Наконец, еще один эпизод в предыстории современного американского моностиха относится к середине 1910-х гг., когда в Нью-Йорке вокруг молодого и богатого коллекционера Уолтера Аренсберга, известного прежде всего как покровитель Марселя Дюшана, образовался кружок поэтов, художников и критиков модернистского и франкофильского направления. В состав этого кружка входил, вплоть до отъезда из Нью-Йорка в 1916 году, Уоллес Стивенс (1879–1955), как раз на этот период пришлось его (весьма позднее) творческое становление, и в кружке Аренсберга Стивенс встретил поэта Дональда Эванса (1884–1921) – как отмечает биограф Стивенса, «значительного не столько тем, что написал, сколько тем, за что ратовал», подражавшего в стихах и в жизни героям французской декадентской прозы и при этом ставшего для Стивенса «поэтом, которому он больше всех обязан» [Morse 1970, 109]. Среди прочего об этой дружбе известно, что однажды Стивенс и Эванс решили совместно написать книгу моностихов – но план этот потерпел крушение, поскольку, еще не приступив к сочинению текстов, они рассорились из-за вопроса о том, как эти однострочные стихотворения будут располагаться на странице. Утверждается, что Стивенс рассказал эту историю в письме Айвору Уинтерсу, автору первой книги моностихов, появившейся не менее чем пять лет спустя, – письмо это не сохранилось и дата его, к сожалению, неизвестна, но сам Уинтерс уже в 1970-е гг. поделился воспоминаниями об этом с дочерью Стивенса [Macleod 1983, 66].

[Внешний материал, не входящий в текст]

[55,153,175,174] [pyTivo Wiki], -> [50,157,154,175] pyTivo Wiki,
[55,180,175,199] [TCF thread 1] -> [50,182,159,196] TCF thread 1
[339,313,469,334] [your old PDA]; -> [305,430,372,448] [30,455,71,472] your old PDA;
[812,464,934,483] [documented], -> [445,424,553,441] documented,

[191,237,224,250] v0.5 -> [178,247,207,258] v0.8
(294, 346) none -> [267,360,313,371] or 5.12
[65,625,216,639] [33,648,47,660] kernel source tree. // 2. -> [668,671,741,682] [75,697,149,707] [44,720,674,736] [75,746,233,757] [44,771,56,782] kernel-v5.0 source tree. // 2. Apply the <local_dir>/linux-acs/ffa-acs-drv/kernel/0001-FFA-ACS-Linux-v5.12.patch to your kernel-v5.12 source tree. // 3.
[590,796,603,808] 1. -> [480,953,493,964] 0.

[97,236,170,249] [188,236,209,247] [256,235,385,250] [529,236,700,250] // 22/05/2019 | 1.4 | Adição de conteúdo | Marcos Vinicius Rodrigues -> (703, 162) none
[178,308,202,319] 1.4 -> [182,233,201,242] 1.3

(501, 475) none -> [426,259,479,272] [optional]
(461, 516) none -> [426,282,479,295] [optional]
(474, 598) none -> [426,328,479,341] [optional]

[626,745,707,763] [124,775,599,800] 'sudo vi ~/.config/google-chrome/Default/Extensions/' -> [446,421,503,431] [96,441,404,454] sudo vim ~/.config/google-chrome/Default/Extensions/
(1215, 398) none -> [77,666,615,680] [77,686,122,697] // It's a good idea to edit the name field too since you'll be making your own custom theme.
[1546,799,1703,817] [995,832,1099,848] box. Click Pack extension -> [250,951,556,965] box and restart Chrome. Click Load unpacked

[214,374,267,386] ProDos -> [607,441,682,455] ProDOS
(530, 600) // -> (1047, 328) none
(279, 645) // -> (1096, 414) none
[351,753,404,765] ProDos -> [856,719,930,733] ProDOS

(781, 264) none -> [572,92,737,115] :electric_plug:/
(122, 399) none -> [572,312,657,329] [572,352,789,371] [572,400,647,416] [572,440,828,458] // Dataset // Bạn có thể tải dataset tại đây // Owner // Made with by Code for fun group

Вполне вероятно, что в каких-то национальных поэтических традициях – особенно тех, которые оказались слабее затронуты модернистской революцией рубежа XIX–XX веков, – интродукция моностиха могла задержаться, в том числе и надолго. Однако и в этом случае можно ожидать подключения к общезападной линии развития формы примерно тем же способом, то есть через французский след, – в чем можно убедиться на примере сербской поэзии, в которой появление моностиха связано с именем Бранко Мильковича (Бранко Миљковић; 1934–1961), «позднего последователя Малларме», переводчика Валери и Элюара (а также Брюсова), называвшего своей творческой задачей «примирение поэтик символизма и сюрреализма» [Hawkesworth 1976, 527–528]:

Сновидцы

Бдящий, краду то, о чем они спят.

Эпитафия

Я убит слишком мощным словом.

Любопытно сопоставить со всем сказанным положение дел в японской поэзии, в которой стихотворения традиционных жанров – танка и хайку – записывались в один или несколько столбцов иероглифов по соображениям визуальной эстетики, а внутренняя расчлененность достигалась использованием «киредзи», особых разделительных слов, разбивавших текст на пяти– и семисложные группы [Higginson 1992, 73–74]. Картина стала меняться в связи с западническими веяниями в национальной культуре, причем первая волна инноваций в японской стихотворной миниатюре пришлась на 1910-е годы. Сперва Накацука Иппекиро (1887–1946) в 1911 г., а затем Огивара Сэйсенсуй (1884–1976) в 1914 г. выступили с реформой хайку, одним из звеньев которой – наряду с приближением поэтического языка к разговорному, отказом от обязательных «сезонных слов» и строгого следования силлабической семнадцатисложной норме – стало упразднение киредзи: «свободные хайку» Иппекиро, Сэйсенсуя, Одзаки Хосая (1885–1926) не опирались непосредственно на западные поэтические образцы, но развивали общий радикальный поворот в поэзии хайку, инспирированный Масаокой Сики под «глубоким воздействием западных представлений о литературе и поэзии» [Сиране 2002, 78]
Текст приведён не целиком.